** Opening SOURCE DOCUMENT block **

I was shocked to read about all of this. I take Ambien almost every night and have never had any of these things happen to me (that I know of!) but now I am scared and think I want to try to stop taking it. But I just can’t go back to all of those long nights with my mind racing and not being able to sleep. What can I do?
Yikes! this is scary! I thought that if these things had FDA approval and that you see ads for them almost everywhere that they are bound to be safe but now I know different. There is nothing that could ever make me take any kind of these sleep meds now that I know all of the dangers that are involved with them and I really hope that more doctors take a closer look at these before continuin to prescribe them to others. These pills are a danger and should be taken off the market if there are indeed other ways to handle the issue of sleeplessness.
My mther takes Lunesta and she has to be immediately ready for bed once she takes it otherwise she cannot function. I do not know what I would do if she ever starts getting up in the middle of the night cooking or doing something crazy like that and does not even remember. This is so dangerous it is like those who take it almost need someone to babysit them at night until it is determined how they will react to the drug. I am the kind of person who cannot even take a Tylenol PM because of the hungover feeling that I have the day after so I am amazed at how well most of these people after taking prescription drugs feel in the morning.

** Closing SOURCE DOCUMENT block **
** Opening ENTRIES SHOWN block **

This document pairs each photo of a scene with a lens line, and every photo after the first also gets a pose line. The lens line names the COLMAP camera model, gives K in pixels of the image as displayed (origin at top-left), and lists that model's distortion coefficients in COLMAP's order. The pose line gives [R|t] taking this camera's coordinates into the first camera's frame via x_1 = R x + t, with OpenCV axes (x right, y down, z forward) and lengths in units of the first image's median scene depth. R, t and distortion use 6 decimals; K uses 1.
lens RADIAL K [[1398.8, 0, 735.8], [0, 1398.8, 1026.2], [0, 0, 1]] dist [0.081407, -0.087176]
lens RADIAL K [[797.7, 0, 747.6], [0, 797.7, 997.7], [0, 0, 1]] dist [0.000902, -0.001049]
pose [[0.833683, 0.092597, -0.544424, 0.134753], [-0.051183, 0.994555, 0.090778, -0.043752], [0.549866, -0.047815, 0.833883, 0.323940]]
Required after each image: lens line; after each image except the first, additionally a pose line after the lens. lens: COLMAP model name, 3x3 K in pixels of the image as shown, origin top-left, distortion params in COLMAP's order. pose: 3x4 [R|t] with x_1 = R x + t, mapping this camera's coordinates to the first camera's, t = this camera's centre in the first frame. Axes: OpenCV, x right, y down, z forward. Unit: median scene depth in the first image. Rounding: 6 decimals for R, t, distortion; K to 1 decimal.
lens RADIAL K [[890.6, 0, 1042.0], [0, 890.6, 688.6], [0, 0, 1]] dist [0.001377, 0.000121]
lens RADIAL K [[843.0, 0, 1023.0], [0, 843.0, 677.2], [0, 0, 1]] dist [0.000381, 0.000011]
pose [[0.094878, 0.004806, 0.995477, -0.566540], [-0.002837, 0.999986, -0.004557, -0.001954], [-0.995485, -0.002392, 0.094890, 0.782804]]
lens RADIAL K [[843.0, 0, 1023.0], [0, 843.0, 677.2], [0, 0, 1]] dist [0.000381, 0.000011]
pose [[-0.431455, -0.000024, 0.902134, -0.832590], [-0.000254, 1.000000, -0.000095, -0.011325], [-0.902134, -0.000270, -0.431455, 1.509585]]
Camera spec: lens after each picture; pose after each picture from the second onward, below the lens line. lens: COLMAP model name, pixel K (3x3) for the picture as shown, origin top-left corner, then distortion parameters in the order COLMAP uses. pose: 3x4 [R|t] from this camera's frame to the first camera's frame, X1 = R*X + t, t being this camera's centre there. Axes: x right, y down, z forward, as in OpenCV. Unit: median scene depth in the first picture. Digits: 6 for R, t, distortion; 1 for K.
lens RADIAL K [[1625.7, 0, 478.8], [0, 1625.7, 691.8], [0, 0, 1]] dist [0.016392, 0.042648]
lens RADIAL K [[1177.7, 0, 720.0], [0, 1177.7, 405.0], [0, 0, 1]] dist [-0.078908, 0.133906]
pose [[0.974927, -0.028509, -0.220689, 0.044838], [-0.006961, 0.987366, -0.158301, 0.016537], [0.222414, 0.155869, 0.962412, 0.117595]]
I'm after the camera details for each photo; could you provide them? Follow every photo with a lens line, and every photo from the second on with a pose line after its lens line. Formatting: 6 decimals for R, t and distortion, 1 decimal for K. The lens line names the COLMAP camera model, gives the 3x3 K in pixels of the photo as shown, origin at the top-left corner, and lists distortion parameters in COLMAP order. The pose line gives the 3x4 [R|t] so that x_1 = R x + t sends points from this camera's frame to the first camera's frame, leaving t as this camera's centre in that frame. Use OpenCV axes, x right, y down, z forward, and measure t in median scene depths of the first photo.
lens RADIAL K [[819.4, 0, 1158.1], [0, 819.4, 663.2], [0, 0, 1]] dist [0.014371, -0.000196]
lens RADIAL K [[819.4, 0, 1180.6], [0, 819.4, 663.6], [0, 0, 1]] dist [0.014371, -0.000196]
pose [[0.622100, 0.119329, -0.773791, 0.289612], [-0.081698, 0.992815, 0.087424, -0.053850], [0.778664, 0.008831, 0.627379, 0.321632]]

** Closing ENTRIES SHOWN block **

BRIEF 1 ▸ In the sleep medication comments, which drug does one commenter say they take almost every night?
BRIEF 2 ▸ Return the part of the sleep medication comments from "Yikes! this is" to "issue of sleeplessness.", copied word for word.
The lines have nothing to do with the sleep medication comments.

EXPECTED OUTPUT 1 ▸ Ambien

EXPECTED OUTPUT 2 ▸
Yikes! this is scary! I thought that if these things had FDA approval and that you see ads for them almost everywhere that they are bound to be safe but now I know different. There is nothing that could ever make me take any kind of these sleep meds now that I know all of the dangers that are involved with them and I really hope that more doctors take a closer look at these before continuin to prescribe them to others. These pills are a danger and should be taken off the market if there are indeed other ways to handle the issue of sleeplessness.